Document text:

Despite the physical changes that their bodies undergo, sufferers of the aforementioned psychoses commonly report being continually plagued by distorted body image. In some cases, psychologists have noted that the extreme weight loss associated with these two disorders goes far beyond having mere self-esteem issues. Instead, highly regulating one's sustenance intake can be seen as attempt to regain mastery over a minor "controllable" aspect of one's life, typically brought on by an overall feeling of "loss of control," according to Psychology Today.

Our topic for today, however, spans beyond individual attempts to "dominate" oneself. Rather, I'd like to discuss something I refer to as "sexual sabotage:" a phenomenon that occurs within romantic relations when one partner is threatened by the success of the other and attempts to botch that success, typically in a passive aggressive fashion.

For those of you unfamiliar with passive aggressive behaviour (you're lucky, first and foremost!), in a nutshell, it can be summated as a form of "indirect" manipulation wherein "aggression" or attempts to "control" are thinly veiled under what is presented, on the surface, as "care" or "concern." As explained in the book The Angry Smile, "passive aggression involves a variety of behaviours designed to get back at another person, without the other recognizing the underlying anger." Now, the reason I opened this piece with a focus on my mom and her profession is because a story she once relayed to me, on this very subject, has always stuck with me.

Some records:
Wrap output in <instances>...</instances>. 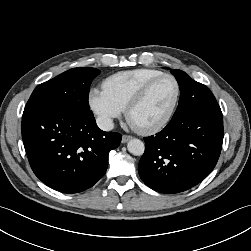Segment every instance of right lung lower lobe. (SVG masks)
<instances>
[{
	"mask_svg": "<svg viewBox=\"0 0 251 251\" xmlns=\"http://www.w3.org/2000/svg\"><path fill=\"white\" fill-rule=\"evenodd\" d=\"M21 131L30 166L47 186L63 193L92 187L108 166V153L121 142L104 132L91 111L82 113L38 101L27 102Z\"/></svg>",
	"mask_w": 251,
	"mask_h": 251,
	"instance_id": "right-lung-lower-lobe-1",
	"label": "right lung lower lobe"
}]
</instances>
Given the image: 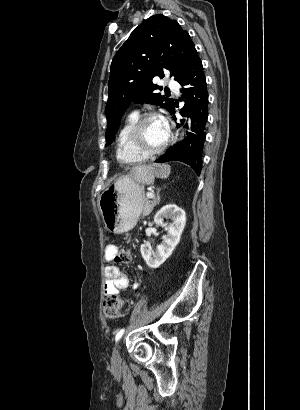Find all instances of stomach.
Masks as SVG:
<instances>
[{"instance_id":"obj_1","label":"stomach","mask_w":300,"mask_h":410,"mask_svg":"<svg viewBox=\"0 0 300 410\" xmlns=\"http://www.w3.org/2000/svg\"><path fill=\"white\" fill-rule=\"evenodd\" d=\"M169 174L170 167L165 164L137 167L107 187L99 198L106 230L117 234L131 230L142 212L143 185L152 184L155 177L166 178Z\"/></svg>"}]
</instances>
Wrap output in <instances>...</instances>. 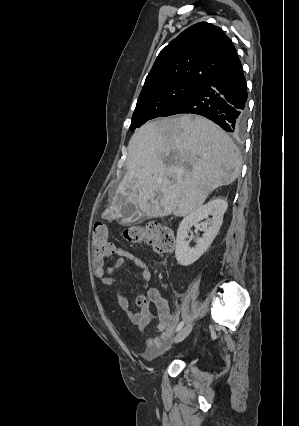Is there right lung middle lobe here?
Listing matches in <instances>:
<instances>
[{
    "label": "right lung middle lobe",
    "instance_id": "dd1d6c3e",
    "mask_svg": "<svg viewBox=\"0 0 299 426\" xmlns=\"http://www.w3.org/2000/svg\"><path fill=\"white\" fill-rule=\"evenodd\" d=\"M198 87L200 86L189 83H170L142 92L133 113L130 130H135L150 119L162 117Z\"/></svg>",
    "mask_w": 299,
    "mask_h": 426
}]
</instances>
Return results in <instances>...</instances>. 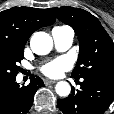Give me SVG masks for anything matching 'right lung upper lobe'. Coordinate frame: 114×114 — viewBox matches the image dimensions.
<instances>
[{"label":"right lung upper lobe","instance_id":"obj_1","mask_svg":"<svg viewBox=\"0 0 114 114\" xmlns=\"http://www.w3.org/2000/svg\"><path fill=\"white\" fill-rule=\"evenodd\" d=\"M55 18L47 9L13 7L0 12V45L24 48L37 29L52 25Z\"/></svg>","mask_w":114,"mask_h":114}]
</instances>
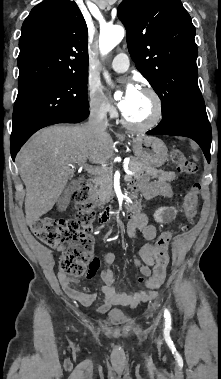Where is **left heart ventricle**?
<instances>
[{"instance_id":"b2bd125f","label":"left heart ventricle","mask_w":221,"mask_h":379,"mask_svg":"<svg viewBox=\"0 0 221 379\" xmlns=\"http://www.w3.org/2000/svg\"><path fill=\"white\" fill-rule=\"evenodd\" d=\"M153 113V102L150 97L140 93L134 105L124 113L132 122L142 123L147 121Z\"/></svg>"}]
</instances>
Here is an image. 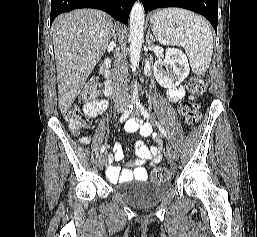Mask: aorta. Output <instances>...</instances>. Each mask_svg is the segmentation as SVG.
Segmentation results:
<instances>
[{"mask_svg": "<svg viewBox=\"0 0 257 237\" xmlns=\"http://www.w3.org/2000/svg\"><path fill=\"white\" fill-rule=\"evenodd\" d=\"M129 23L130 62L132 71L135 72L139 65L144 36V8L140 2H136L133 5L130 12ZM132 96L134 99L138 96L137 86H135Z\"/></svg>", "mask_w": 257, "mask_h": 237, "instance_id": "obj_1", "label": "aorta"}]
</instances>
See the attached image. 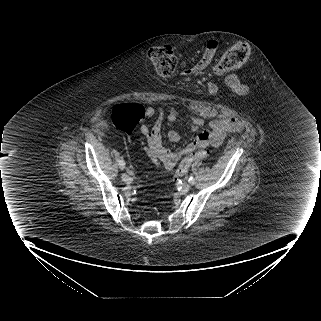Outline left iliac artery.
Here are the masks:
<instances>
[{"instance_id":"44dca946","label":"left iliac artery","mask_w":321,"mask_h":321,"mask_svg":"<svg viewBox=\"0 0 321 321\" xmlns=\"http://www.w3.org/2000/svg\"><path fill=\"white\" fill-rule=\"evenodd\" d=\"M188 182L190 184H194L195 180H194V178L192 176H190L189 179H188Z\"/></svg>"}]
</instances>
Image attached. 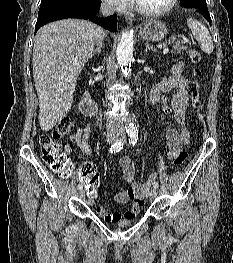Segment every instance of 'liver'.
I'll return each instance as SVG.
<instances>
[{"mask_svg":"<svg viewBox=\"0 0 233 263\" xmlns=\"http://www.w3.org/2000/svg\"><path fill=\"white\" fill-rule=\"evenodd\" d=\"M102 36L100 27L80 19L55 21L37 32L32 63L43 131L51 130L71 109L78 76Z\"/></svg>","mask_w":233,"mask_h":263,"instance_id":"6515ba94","label":"liver"}]
</instances>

Job: Please write the next part of the essay on sexual sabotage, picking up right after its final sentence.

Task response:
A few years ago, a well-off married woman in her early 40s hired my mom to help her get back to her ideal weight. It's important to note that the woman's motivation for doing so stemmed purely from personal reasons and her relationship with her husband appeared both stable and healthy.

As the months rolled on and as the woman increasingly became fitter, more confident, happier and more energized, her husband started to act very odd. Irrespective of the fact that the woman was clearly very proud of the strides she had made, his initial proclamations of support started to mutate into "I've always loved you just the way you are" sorts of statements. Taken on their own, these words seem nothing but romantic, sincere and very thoughtful. However, they were shortly followed by comments about how the woman should skip exercise class this or that week as, according to the husband, they just didn't seem to have enough recreational time together anymore. The final nail in the coffin came when in order to apparently "congratulate" the woman on her weight loss success, the husband went out and bought her PRE-exercise/healthy regime favourite high-calorie, full-fat, sugar-heavy dessert item so they could both gorge out! I mean, REALLY?!

Like so many other displays of psychological immaturity we've covered thus far, "sexual sabotage" also stems from feelings of insecurity. In this particular case, given that the husband had a "beer belly" of his own that certainly wouldn't be missed, it's easy to deduce that his passive aggressive behaviours were rooted in an unconscious fear that he may lose his spouse to another mate with more desirable "physical fitness." But, instead of going down the mature introspective path wherein he acknowledged both his own weight issues and fear of the potential consequences of his wife outshining him physically, he attempted to bring her "back down to his level."

For many people (and I'm sure you've seen this even among your own group of friends), when they become attached, they begin to put less and less effort into their everyday appearance. As the popular expression states, "they," in effect, "let themselves go."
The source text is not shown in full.